● Given passage
-=-=-
We arrived on the Upper West Side a little early, and so went walking around the neighborhood. All the dogs on the street looked to be purebreds, and we eventually found where they were going: a dog park tucked away near the front of the Hayden Planetarium. As with all things in this neighborhood, the dog park was a fancy one, comprised of two separate sections. The smaller of the two seemed to be reserved for dogs that did not play well with others, while the other afforded dogs a place to socialize. At the time we happened by, all of the dogs taking advantage of it were purebreds.
We walked around the block, first south down Columbus Avenue, then over on 79th or 78th Street to Amsterdam. The brownstones in this neighborhood are all top-dollar, but Amsterdam itself is a bit seedy. I even saw a check cashing place. The bars and restaurants, though, seemed much friendlier.
We met Gretchen's aunt and family at Blossom, the vegan restaurant where we'd had lunch the last time we'd come to the City. The meal was the usual series of delicousness (indeed, I ordered pretty much exactly what I'd ordered the last time I came), though I also drank a beer (a Belgian "double" dark ale; I thought it was better than BeerAdvocate seems to think). After years of making snarky remarks about Gretchen's dietary choices, Gretchen's aunt Jane claims to be vegan these days, and the others seemed to be perfectly happy with the food selection. [REDACTED]
After dinner, we walked around the nearby streets, eventually coming across a guy walking a beautiful mongrel that Gretchen fussed over for a couple minutes. It turned out that this particular dog had been a canine actor in a musical, one of many saved from the shelter and given new lives as actors by William Berloni.
Eventually we broke away from Aunt Jane & family and returned to near Blossom, where we'd parked our car. Just around the corner from Blossom is the place where Marissa and her husband David just moved after selling their $2 million apartment in Chelsea. The new place is the lowest three floors of a brownstone and had cost them a cool $4 million. When you spend that much money on a place, getting it to look precisely how you want it is a trivial additional expense. So when Marissa showed us around, she pointed to a number of non-trivial alterations, including the replacement of the marble countertops in the kitchen and the resloping of two different flights of stairs (David has bad knees). It's a nice big place and had the look of timeless solidity about it. It even has a back yard. But $4 million seems like a lot of money; clearly the main thing being bought is the perfect location, only a block from Central Park and within easy commuter distance of all of the nation's best employment opportunities. Clearly, though, the only people who can afford to live in that neighborhood have important, stressful jobs. The upstairs neighbor, for example, is President of ABC in New York City and has a television in every room (including a tiny LCD built into a bathroom mirror). Another neighbor is a compulsive cigar smoker. (I suggested that part of the cost of their new place might have to include a contract taken out on his life.)
Our friend Susan the artist had given us the key to her apartment 20 blocks further to the north on the Upper West Side, but in the end we decided to drive back home tonight. I was a little worried about what trouble the dogs (completely unsupervised as they were) might be getting themselves into. Somehow we managed to drive from where we were parked in front of Blossom all the way back home in only an hour and forty minutes. (It took us only 12 minutes to get from Blossom to the Palisades Parkway).
-=-=-
● Recorded information
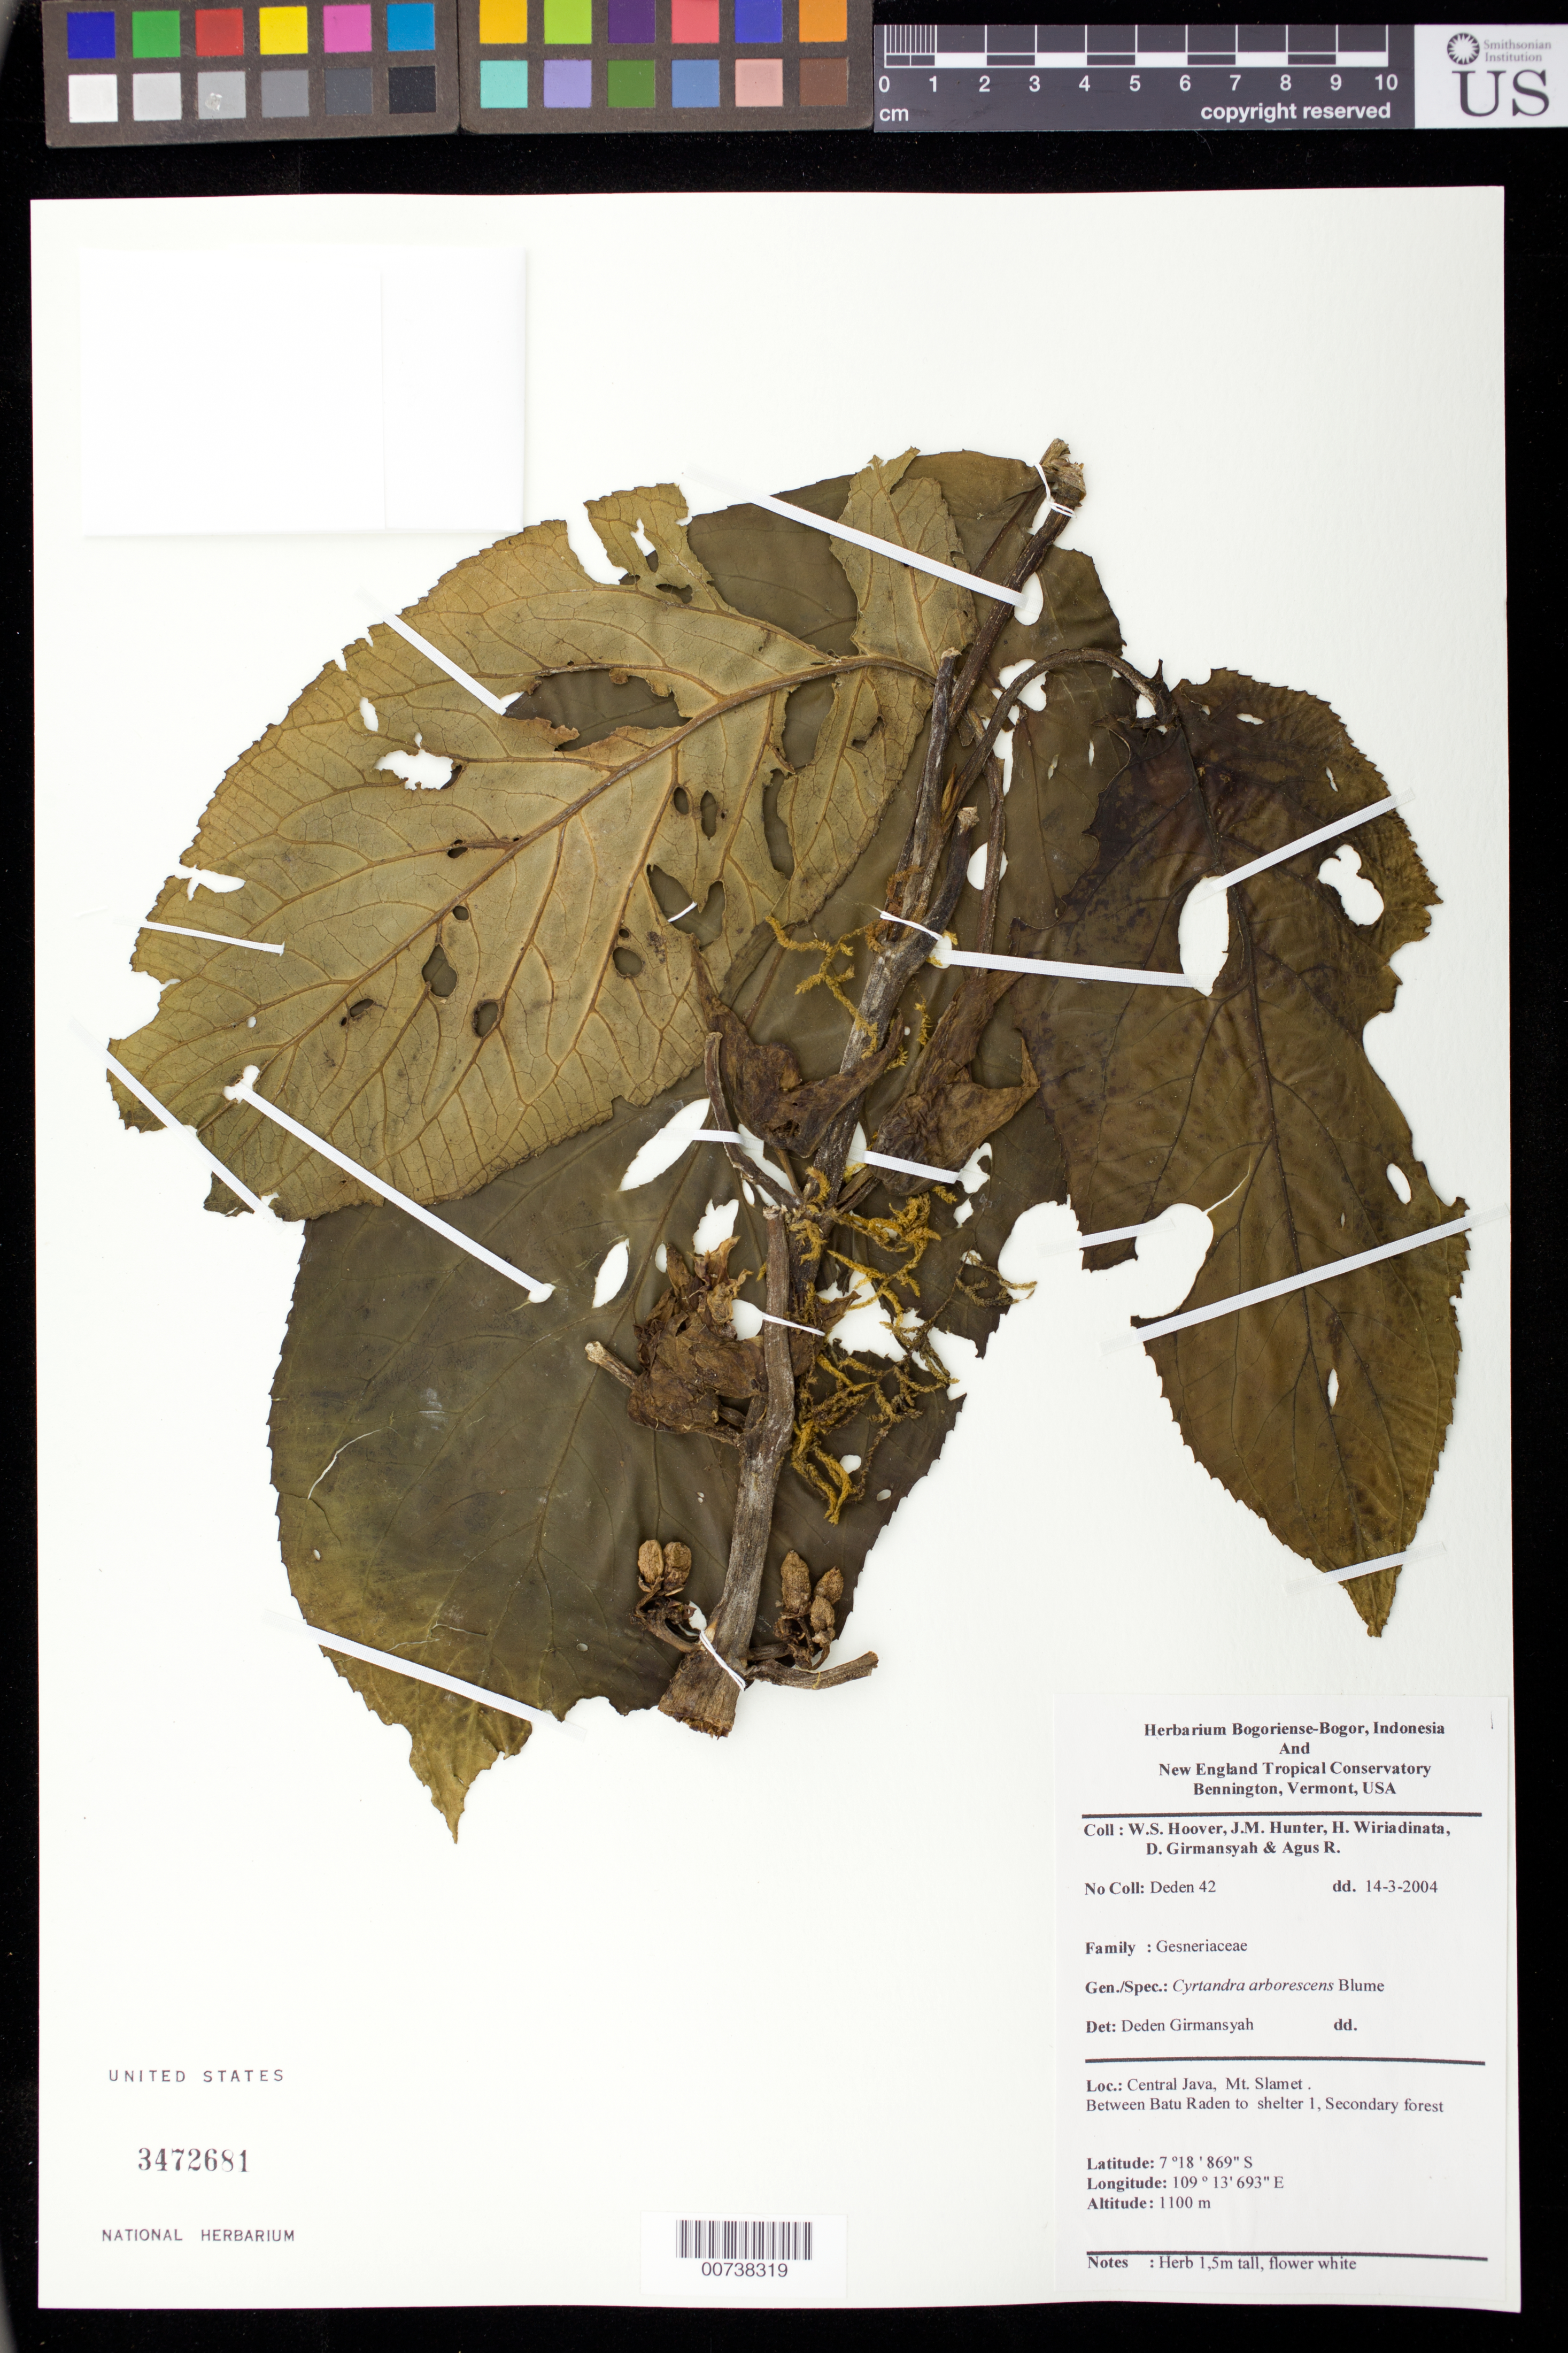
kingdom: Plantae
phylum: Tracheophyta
-=-=-
● Required work
- A) Answer these questions about the Upper West Side passage:
(i) What building was the dog park tucked away near?
(ii) At what restaurant did the group meet Gretchen's aunt and family?
(iii) How long did the drive from Blossom back home take?
- B) Rewrite the Upper West Side passage, starting at the words "Our friend Susan" and ending after "the Palisades Parkway).", swapping "the artist" for "the painter".

● Written responses
- A)
(i) The Hayden Planetarium
(ii) Blossom, a vegan restaurant
(iii) An hour and forty minutes

- B)
Our friend Susan the painter had given us the key to her apartment 20 blocks further to the north on the Upper West Side, but in the end we decided to drive back home tonight. I was a little worried about what trouble the dogs (completely unsupervised as they were) might be getting themselves into. Somehow we managed to drive from where we were parked in front of Blossom all the way back home in only an hour and forty minutes. (It took us only 12 minutes to get from Blossom to the Palisades Parkway).